Chi vuole far satira rilegga il Candido

Proprio quarant’anni fa - il 22 luglio 1968 - moriva a Cervia Giovannino Guareschi: aveva solo sessant’anni ma il cuore era malato da tempo, troppe sigarette e troppe notti di lavoro, ma soprattutto troppi dispiaceri. All’Italia aveva dato tantissimo, ricevendo in cambio ingratitudine e galera. Andò al camposanto del suo paese, Roncole Verdi, avvolto nella bandiera monarchica come la vecchia maestra di Peppone, ma ci andò quasi da solo: «L’Italia ufficiale lo ha ignorato. Molti dei nostri attuali governanti devono pur qualcosa a Guareschi e alla sua strenua battaglia del 1948 se oggi siedono ancora su poltrone ministeriali, ma nessuno di essi si è mosso. (...) Ormai Giovannino riposa al cimitero dei galantuomini. È un luogo poco affollato. L’abbiamo capito ieri, mentre ci contavamo tra di noi vecchi amici degli anni di gioventù e qualche giornalista, sulle dita delle due mani»: così scrisse Baldassarre Molossi sulla Gazzetta di Parma il giorno dopo i funerali.
Ma se oggi parliamo di Guareschi non è solo per il rispetto di una ricorrenza.
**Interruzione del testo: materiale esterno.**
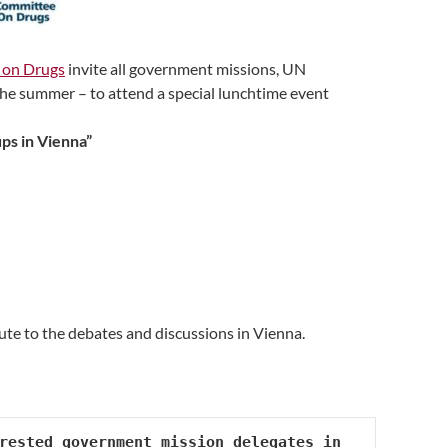
on Drugs
invite all government missions, UN
 the summer – to attend a special lunchtime event
ps in Vienna”
ute to the debates and discussions in Vienna.
rested government mission delegates in 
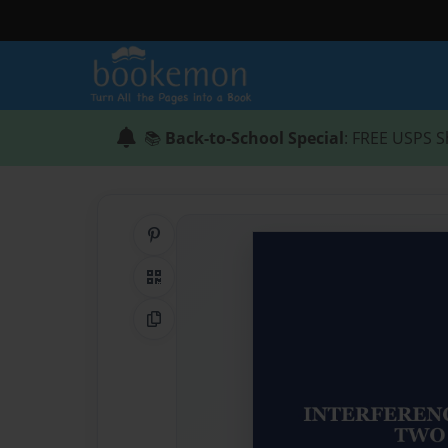
📚
Back-to-School Special
: FREE USPS S
Share on Pinterest
QR Code
Copy Link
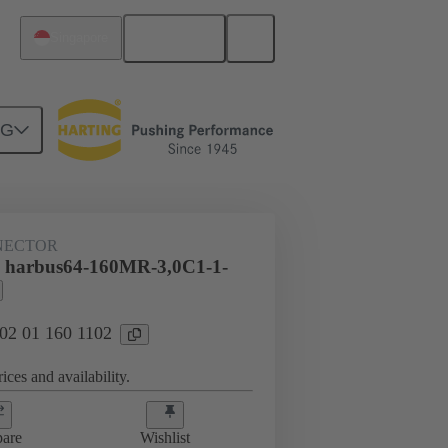
English
Singapore
NG
htercard connection
02 01 160 1102
NECTOR
l harbus64-160MR-3,0C1-1-
 02 01 160 1102
ices and availability.
are
Wishlist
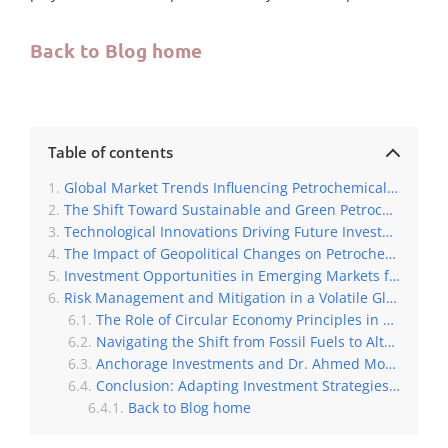
Back to Blog home
Table of contents
Global Market Trends Influencing Petrochemical Investments
The Shift Toward Sustainable and Green Petrochemical Production
Technological Innovations Driving Future Investments in the Petrochemical Sector
The Impact of Geopolitical Changes on Petrochemical Investment Strategies
Investment Opportunities in Emerging Markets for Petrochemical Growth
Risk Management and Mitigation in a Volatile Global Market
The Role of Circular Economy Principles in Shaping Future Investments
Navigating the Shift from Fossil Fuels to Alternative Raw Materials for Petrochemicals
Anchorage Investments and Dr. Ahmed Moharram’s Role in Driving Change
Conclusion: Adapting Investment Strategies for a New Petrochemical Era
Back to Blog home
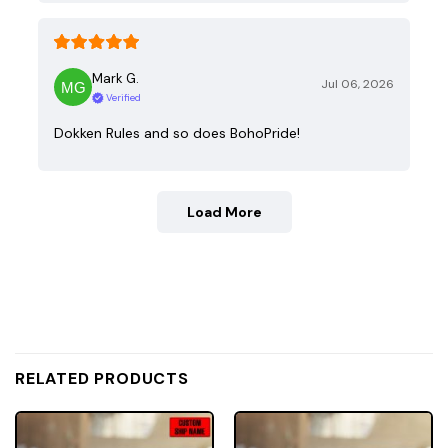
Mark G.
Jul 06, 2026
Verified
Dokken Rules and so does BohoPride!
Load More
RELATED PRODUCTS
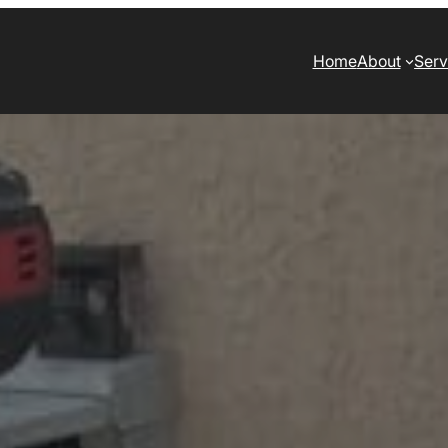
Home
About
Serv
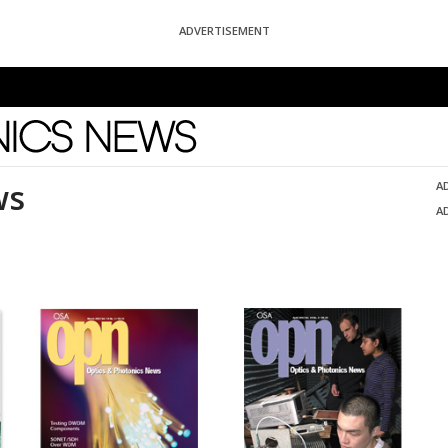
ADVERTISEMENT
News
ws
A
A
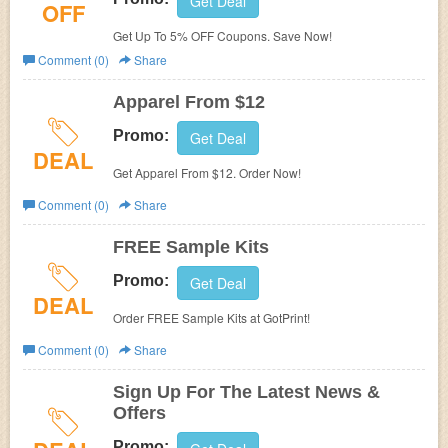
Get Deal
OFF
Get Up To 5% OFF Coupons. Save Now!
Comment (0)
Share
Apparel From $12
Promo:
Get Deal
DEAL
Get Apparel From $12. Order Now!
Comment (0)
Share
FREE Sample Kits
Promo:
Get Deal
DEAL
Order FREE Sample Kits at GotPrint!
Comment (0)
Share
Sign Up For The Latest News &
Offers
Promo:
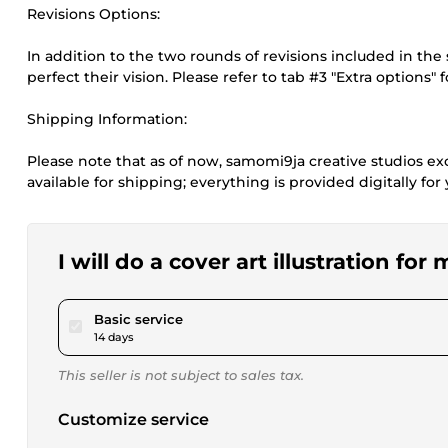
Revisions Options:
In addition to the two rounds of revisions included in the 
perfect their vision. Please refer to tab #3 "Extra options" 
Shipping Information:
Please note that as of now, samomi9ja creative studios excl
available for shipping; everything is provided digitally fo
I will do a cover art illustration for
pour $25.00
Basic service
14 days
This seller is not subject to sales tax.
Customize service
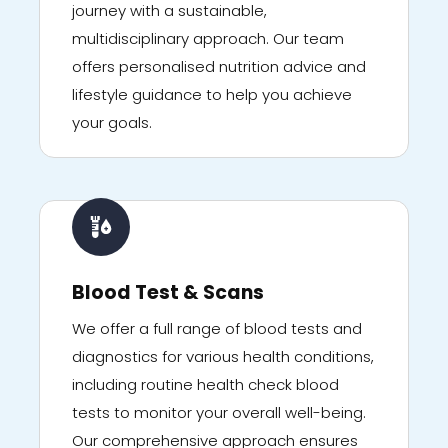
journey with a sustainable,
multidisciplinary approach. Our team
offers personalised nutrition advice and
lifestyle guidance to help you achieve
your goals.
Blood Test & Scans
We offer a full range of blood tests and
diagnostics for various health conditions,
including routine health check blood
tests to monitor your overall well-being.
Our comprehensive approach ensures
Ce lo impone, più che l’anniversario, la cronaca. È di questi giorni il dibattito sul diritto di satira provocato dal «No Cav» di piazza Navona. Inutile ricordare in quale modo, e con quali parole, s’è manifestato il legittimo dissenso nei confronti del governo: basti dire che l’argomentazione più forte - ed evidentemente più convincente, per quegli oppositori - è stata un pettegolezzo sulla fellatio. Tanta volgarità e tanto odio sono stati giustificati appunto con il diritto alla satira, sempre invocato quando si vuol trovare un altro nome all’insulto e alla calunnia.
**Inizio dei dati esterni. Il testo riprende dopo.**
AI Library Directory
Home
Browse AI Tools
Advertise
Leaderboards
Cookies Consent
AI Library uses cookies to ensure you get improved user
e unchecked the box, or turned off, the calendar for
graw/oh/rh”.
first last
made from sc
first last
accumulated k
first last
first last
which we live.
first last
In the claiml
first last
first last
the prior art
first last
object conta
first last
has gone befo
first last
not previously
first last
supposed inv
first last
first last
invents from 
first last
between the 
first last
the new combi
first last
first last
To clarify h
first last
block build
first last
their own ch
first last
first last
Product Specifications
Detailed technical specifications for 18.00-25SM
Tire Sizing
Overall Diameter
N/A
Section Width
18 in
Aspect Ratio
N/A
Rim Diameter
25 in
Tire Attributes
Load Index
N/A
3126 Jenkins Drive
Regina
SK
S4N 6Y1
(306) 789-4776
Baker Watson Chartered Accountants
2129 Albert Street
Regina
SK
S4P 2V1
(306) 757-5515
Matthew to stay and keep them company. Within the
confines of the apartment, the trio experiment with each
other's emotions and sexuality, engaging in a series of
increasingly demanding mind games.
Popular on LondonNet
Certi tribuni di piazza Navona farebbero bene a sfogliare le collezioni del Candido di Guareschi per vedere che cosa è, davvero, la satira. Non è che le battaglie di Giovannino fossero meno virulente, anzi: ma le armi usate erano quelle del genio e dell’umorismo, non del livore e del trivio. L’anticomunismo di Guareschi prese forma nei manifesti «In cabina elettorale Dio ti vede, Stalin no», nelle vignette «Obbedienza cieca, pronta, assoluta» con i trinariciuti che eseguivano il contrordine-compagni; in rubriche come «Visto da destra e visto da sinistra», «Giro d’Italia», «Le osservazioni di uno qualunque», «Il dolce stil novo», «Il Bel paese» e naturalmente «Mondo piccolo». In questo era diverso Guareschi dai satirici di oggi.

Nello stile, e nel non essere fazioso: Giovannino non aveva l’ossessione di un solo nemico. Sapeva colpire a destra e a sinistra, da uomo libero. Ma forse già il tentare di paragonare Guareschi a certi figuri è una bestemmia.